If ${\tan ^{ - 1}}\sqrt 3 + {\cot ^{ - 1}}x = \dfrac{\pi }{2}$ then find the value of x.

Answer 1

Hint: To solve this problem we need to have basic knowledge about trigonometric and its values, and also basic calculation for simplifying the values.
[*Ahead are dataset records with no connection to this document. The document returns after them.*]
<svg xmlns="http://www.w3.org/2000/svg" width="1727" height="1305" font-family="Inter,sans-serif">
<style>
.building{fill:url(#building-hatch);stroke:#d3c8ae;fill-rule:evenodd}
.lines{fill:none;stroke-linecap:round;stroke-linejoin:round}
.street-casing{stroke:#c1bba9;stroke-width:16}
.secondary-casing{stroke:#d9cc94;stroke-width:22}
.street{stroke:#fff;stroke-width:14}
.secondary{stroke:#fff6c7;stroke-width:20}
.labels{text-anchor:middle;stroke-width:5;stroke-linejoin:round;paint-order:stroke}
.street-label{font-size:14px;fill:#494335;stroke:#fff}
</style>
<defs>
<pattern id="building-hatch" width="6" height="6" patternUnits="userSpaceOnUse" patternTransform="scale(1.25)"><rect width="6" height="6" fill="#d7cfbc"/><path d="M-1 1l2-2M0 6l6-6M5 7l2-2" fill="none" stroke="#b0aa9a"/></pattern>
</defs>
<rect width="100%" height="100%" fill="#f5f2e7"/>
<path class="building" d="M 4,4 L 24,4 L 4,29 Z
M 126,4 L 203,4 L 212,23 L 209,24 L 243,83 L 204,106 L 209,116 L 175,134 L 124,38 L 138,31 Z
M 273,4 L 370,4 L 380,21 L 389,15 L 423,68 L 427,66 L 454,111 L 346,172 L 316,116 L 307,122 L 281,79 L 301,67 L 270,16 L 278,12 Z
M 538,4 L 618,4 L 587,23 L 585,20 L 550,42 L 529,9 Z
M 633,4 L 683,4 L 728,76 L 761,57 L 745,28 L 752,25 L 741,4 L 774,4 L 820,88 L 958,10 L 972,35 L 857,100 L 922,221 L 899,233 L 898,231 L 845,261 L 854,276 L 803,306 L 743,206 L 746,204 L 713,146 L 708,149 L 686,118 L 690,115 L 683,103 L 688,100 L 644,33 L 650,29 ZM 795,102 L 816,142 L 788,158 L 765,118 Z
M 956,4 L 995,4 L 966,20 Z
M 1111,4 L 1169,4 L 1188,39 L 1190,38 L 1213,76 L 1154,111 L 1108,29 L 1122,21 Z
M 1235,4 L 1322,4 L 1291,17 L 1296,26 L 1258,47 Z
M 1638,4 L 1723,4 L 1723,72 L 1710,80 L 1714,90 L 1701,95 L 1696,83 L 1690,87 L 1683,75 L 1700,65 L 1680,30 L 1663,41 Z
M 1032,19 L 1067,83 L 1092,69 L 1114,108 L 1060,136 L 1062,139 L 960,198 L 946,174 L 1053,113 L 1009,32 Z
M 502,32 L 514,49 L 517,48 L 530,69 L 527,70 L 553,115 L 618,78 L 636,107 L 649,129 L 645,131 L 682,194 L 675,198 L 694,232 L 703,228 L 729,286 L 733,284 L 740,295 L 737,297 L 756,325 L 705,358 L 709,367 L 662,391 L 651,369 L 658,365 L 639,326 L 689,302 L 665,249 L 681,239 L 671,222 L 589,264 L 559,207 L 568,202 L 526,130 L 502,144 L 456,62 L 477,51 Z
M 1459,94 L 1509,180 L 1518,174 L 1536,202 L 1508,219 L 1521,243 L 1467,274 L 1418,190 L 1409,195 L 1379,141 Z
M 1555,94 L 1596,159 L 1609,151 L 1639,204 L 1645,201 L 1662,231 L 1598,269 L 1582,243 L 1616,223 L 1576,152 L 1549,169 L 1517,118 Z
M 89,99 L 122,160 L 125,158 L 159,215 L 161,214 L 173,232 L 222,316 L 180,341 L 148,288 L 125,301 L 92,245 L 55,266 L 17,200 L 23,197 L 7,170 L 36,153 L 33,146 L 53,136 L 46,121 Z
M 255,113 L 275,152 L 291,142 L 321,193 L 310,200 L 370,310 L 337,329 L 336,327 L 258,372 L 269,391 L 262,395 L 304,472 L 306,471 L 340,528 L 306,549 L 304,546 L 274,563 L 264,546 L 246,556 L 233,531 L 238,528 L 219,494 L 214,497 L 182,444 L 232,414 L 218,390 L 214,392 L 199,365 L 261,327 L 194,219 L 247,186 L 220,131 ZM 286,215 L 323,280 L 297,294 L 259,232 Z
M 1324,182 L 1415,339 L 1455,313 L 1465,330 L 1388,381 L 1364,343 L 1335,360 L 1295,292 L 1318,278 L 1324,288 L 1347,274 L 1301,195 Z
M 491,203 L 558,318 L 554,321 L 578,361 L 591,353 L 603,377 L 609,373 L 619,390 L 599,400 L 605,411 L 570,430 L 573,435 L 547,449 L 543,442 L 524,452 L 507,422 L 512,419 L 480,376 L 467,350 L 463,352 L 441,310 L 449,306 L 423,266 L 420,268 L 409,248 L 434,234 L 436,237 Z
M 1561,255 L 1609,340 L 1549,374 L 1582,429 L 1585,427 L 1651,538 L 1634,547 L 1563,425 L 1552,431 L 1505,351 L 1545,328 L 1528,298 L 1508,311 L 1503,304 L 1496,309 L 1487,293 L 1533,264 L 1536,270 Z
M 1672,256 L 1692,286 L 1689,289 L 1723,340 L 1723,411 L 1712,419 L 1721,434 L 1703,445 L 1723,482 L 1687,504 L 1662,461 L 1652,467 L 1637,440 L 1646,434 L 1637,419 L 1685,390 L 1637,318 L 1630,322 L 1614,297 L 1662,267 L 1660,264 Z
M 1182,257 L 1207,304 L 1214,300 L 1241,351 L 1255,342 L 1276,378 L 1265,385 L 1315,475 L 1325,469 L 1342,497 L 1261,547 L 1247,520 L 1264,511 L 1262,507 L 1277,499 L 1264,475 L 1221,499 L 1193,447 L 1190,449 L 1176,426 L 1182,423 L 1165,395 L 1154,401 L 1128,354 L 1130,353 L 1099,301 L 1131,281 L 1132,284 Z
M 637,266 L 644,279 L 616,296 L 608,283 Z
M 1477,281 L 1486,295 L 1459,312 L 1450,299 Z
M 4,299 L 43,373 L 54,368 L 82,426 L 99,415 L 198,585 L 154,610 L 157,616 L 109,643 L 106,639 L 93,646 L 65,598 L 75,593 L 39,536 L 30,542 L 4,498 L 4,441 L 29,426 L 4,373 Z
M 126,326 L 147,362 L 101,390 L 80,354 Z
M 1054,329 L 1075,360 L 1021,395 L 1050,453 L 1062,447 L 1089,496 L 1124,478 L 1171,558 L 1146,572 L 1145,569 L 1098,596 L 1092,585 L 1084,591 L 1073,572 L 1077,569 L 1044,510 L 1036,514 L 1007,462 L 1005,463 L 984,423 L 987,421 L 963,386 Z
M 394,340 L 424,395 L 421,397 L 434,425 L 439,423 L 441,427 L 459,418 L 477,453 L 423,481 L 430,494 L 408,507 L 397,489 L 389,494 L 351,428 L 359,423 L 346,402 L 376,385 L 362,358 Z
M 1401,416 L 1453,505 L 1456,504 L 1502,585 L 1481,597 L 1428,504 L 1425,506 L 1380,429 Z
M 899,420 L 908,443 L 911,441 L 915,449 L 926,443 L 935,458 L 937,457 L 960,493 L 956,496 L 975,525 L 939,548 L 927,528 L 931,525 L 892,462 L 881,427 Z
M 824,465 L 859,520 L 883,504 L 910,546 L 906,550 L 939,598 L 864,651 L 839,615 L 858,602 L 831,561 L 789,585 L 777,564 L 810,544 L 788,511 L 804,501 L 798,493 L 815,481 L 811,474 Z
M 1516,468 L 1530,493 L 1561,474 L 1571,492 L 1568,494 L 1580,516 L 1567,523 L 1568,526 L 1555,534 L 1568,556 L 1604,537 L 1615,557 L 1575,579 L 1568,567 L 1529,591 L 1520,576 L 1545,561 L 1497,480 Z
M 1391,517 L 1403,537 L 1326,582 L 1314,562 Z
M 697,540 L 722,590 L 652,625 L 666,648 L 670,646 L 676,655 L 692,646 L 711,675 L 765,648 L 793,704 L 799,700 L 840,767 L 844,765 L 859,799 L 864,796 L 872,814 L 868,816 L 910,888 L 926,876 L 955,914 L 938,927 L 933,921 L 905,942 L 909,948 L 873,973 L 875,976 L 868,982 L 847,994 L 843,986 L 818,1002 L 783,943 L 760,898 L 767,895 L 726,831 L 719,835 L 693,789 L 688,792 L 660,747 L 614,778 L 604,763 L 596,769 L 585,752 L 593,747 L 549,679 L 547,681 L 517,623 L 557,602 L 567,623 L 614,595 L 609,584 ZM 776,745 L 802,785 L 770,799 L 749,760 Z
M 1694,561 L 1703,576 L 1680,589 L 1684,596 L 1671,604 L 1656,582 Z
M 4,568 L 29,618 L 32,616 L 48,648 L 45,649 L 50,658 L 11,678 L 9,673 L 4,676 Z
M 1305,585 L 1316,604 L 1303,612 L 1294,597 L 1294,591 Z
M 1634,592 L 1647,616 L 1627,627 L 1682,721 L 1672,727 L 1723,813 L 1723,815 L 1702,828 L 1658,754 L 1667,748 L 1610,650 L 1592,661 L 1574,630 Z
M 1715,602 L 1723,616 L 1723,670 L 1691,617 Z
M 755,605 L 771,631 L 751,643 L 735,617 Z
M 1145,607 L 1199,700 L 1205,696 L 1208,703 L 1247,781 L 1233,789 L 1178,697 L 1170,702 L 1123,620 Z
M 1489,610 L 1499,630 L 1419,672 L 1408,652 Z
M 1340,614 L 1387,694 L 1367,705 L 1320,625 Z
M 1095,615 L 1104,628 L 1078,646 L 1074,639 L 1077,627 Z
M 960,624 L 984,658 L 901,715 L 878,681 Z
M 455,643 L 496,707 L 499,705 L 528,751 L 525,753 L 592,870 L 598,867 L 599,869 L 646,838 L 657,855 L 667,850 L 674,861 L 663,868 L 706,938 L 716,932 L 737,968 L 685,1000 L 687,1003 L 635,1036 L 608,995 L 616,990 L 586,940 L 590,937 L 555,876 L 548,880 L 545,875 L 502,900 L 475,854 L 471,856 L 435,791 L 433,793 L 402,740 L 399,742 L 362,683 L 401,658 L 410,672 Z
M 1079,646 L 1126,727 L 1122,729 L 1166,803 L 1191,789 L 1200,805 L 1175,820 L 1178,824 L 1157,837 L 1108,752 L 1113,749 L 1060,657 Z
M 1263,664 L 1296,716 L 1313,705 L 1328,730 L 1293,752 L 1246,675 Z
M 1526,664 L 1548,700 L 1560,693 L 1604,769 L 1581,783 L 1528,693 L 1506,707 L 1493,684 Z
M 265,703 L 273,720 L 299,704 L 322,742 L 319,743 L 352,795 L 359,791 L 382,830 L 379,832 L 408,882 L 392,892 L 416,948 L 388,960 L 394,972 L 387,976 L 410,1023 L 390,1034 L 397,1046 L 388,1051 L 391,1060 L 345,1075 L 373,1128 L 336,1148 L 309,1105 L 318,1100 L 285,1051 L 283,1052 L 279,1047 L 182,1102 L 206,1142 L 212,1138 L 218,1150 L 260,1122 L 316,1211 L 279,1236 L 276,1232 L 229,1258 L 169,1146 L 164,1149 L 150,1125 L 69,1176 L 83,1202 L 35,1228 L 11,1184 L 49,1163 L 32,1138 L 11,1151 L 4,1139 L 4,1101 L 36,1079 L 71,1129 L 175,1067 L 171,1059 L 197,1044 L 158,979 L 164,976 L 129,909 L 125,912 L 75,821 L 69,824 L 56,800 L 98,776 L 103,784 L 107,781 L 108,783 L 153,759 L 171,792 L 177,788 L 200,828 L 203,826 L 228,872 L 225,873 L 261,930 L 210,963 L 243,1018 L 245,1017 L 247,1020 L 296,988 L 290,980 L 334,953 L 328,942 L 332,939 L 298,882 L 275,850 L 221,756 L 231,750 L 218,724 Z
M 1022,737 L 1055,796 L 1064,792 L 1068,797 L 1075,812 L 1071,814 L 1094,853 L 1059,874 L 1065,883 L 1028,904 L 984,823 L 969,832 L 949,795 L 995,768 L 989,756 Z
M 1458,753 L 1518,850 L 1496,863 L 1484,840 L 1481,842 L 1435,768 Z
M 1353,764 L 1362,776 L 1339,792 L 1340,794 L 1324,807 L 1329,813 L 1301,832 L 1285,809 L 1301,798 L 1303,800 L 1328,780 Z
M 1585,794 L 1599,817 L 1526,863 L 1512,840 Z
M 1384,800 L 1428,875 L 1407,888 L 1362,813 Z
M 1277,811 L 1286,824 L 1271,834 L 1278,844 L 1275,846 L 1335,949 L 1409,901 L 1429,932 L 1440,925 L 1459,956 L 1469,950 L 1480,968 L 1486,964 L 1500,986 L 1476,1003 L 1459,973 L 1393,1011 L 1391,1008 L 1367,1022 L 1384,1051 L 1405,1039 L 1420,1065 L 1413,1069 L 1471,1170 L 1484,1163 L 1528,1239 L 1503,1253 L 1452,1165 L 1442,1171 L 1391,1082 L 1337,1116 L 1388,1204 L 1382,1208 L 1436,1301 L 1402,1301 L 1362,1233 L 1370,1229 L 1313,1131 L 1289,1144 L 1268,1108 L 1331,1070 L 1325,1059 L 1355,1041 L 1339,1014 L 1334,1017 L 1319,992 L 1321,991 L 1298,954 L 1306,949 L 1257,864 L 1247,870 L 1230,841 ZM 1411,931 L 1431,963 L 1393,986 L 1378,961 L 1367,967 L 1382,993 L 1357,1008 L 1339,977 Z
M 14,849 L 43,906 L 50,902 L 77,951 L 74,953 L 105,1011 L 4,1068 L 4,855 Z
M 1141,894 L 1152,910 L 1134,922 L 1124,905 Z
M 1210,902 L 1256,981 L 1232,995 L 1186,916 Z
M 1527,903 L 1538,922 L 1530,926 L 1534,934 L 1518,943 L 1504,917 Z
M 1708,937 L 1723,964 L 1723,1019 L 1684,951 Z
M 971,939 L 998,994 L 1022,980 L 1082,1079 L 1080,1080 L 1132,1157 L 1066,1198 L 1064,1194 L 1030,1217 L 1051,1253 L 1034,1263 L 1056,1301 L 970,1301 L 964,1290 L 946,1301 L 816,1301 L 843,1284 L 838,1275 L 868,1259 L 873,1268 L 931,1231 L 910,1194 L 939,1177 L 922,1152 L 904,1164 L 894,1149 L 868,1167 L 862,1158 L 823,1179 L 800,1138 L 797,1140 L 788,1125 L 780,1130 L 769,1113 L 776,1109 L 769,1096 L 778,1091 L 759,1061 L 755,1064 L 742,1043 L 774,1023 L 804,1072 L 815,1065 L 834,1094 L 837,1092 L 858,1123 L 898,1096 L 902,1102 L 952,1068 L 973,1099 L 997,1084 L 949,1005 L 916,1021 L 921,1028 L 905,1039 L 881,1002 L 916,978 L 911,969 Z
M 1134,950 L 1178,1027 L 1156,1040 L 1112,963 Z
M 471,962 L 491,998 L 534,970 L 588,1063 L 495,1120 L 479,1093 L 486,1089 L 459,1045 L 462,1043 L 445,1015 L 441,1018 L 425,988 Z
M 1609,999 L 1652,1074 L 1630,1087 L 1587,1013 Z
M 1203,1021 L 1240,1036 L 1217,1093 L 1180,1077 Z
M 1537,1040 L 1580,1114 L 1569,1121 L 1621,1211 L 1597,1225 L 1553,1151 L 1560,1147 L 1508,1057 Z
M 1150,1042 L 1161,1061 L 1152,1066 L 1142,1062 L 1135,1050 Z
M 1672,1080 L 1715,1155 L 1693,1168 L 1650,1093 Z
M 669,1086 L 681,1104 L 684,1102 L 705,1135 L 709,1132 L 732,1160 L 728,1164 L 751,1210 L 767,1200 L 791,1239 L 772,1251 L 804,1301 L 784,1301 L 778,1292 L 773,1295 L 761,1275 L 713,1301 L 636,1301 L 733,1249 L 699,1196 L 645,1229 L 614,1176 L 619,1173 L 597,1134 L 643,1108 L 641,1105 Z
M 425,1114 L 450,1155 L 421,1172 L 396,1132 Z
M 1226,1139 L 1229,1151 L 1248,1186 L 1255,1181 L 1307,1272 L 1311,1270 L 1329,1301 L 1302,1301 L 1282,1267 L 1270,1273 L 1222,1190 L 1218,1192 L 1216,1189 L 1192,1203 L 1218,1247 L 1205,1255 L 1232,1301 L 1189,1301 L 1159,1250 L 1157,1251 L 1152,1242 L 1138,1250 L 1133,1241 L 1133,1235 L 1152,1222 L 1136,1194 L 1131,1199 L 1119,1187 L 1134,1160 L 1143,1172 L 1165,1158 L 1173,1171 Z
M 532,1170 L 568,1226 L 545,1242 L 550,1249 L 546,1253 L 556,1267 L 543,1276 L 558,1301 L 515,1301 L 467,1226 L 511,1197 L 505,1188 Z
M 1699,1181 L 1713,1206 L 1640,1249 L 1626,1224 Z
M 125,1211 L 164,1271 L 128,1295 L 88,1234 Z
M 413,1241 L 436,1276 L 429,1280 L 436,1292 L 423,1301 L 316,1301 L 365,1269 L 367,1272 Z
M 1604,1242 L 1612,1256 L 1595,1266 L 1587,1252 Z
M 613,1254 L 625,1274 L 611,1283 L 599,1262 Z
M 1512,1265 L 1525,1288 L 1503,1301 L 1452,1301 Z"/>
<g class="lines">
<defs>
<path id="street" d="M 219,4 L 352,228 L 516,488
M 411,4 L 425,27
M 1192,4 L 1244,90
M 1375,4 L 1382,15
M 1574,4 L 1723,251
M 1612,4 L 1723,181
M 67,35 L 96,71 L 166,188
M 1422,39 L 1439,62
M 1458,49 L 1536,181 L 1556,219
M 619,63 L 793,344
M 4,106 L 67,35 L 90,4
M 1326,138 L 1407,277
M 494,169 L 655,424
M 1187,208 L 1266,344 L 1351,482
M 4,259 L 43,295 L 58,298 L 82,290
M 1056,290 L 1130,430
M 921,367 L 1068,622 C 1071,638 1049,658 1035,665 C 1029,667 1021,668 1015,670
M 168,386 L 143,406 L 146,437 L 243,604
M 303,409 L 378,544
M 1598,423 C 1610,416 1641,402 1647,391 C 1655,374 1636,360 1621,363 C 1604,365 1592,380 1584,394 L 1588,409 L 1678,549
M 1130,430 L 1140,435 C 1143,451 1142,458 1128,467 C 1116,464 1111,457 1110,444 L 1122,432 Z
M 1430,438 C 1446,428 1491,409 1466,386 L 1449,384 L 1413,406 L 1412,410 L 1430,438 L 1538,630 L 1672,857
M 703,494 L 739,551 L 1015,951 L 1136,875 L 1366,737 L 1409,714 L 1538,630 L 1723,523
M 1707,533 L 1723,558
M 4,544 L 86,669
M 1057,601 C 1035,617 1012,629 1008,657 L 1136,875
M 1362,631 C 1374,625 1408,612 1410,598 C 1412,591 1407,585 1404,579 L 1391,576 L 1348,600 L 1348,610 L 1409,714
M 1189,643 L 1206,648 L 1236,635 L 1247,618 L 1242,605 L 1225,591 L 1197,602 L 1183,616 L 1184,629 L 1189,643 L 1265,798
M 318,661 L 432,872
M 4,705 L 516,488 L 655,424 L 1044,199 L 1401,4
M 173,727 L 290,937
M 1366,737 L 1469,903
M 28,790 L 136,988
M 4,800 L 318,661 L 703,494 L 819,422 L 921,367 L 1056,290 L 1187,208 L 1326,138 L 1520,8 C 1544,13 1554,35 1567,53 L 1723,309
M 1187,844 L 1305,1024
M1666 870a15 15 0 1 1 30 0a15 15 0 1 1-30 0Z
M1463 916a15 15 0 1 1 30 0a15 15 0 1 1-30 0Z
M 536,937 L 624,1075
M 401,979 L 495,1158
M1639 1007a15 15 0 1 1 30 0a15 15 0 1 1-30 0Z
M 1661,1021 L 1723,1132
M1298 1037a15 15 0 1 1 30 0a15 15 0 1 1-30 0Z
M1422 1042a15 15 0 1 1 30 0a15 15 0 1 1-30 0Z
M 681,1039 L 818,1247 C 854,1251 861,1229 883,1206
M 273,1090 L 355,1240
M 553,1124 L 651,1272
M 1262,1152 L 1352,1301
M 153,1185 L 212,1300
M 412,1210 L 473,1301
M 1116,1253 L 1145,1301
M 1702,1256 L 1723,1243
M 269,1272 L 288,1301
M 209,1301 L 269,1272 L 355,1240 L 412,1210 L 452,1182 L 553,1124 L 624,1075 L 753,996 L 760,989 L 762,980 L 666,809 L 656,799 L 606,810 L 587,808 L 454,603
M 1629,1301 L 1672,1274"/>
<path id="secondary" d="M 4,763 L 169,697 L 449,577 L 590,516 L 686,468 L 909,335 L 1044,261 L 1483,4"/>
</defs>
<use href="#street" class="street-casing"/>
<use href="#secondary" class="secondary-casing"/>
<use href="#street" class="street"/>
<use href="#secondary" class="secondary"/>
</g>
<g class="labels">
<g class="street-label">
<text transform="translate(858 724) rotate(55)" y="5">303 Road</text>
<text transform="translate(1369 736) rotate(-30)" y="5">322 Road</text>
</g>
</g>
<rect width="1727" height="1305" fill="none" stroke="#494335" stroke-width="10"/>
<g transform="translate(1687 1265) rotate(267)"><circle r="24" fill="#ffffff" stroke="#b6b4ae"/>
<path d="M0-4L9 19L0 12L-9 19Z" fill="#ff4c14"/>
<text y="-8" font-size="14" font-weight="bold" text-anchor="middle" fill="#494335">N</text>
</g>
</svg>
Complete step-by-step answer:
Given ${\tan ^{ - 1}}\sqrt 3 + {\cot ^{ - 1}}x = \dfrac{\pi }{2} - - - - - - - > (1)$
We know that ${\tan ^{ - 1}}\sqrt 3 = \dfrac{\pi }{3}$
On substituting the above value in equation (1), we get
$ \Rightarrow \dfrac{\pi }{3} + {\cot ^{ - 1}}x = \dfrac{\pi }{2}$
$ \Rightarrow {\cot ^{ - 1}}x = \dfrac{\pi }{2} - \dfrac{\pi }{3}$
On taking L.C.M we can rewrite the above term as
$
   \Rightarrow {\cot ^{ - 1}}x = \dfrac{{3\pi - 2\pi }}{6} \\
   \Rightarrow {\cot ^{ - 1}}x = \dfrac{\pi }{6} \\
 $
$
   \Rightarrow x = \cot \dfrac{\pi }{6} = \sqrt 3 \\
   \Rightarrow x = \sqrt 3 \\
 $
 Therefore the value of $x = \sqrt 3 $.

Note: In this problem we took the ${\tan ^{ - 1}}\sqrt 3 $ value and replaced it in the equation. Later we have simplified the $\pi$ values which is equal to cot inverse x and on further simplification we got x value. In this kind of problem instead of solving the equation it’s better to find the value of the term and simplify.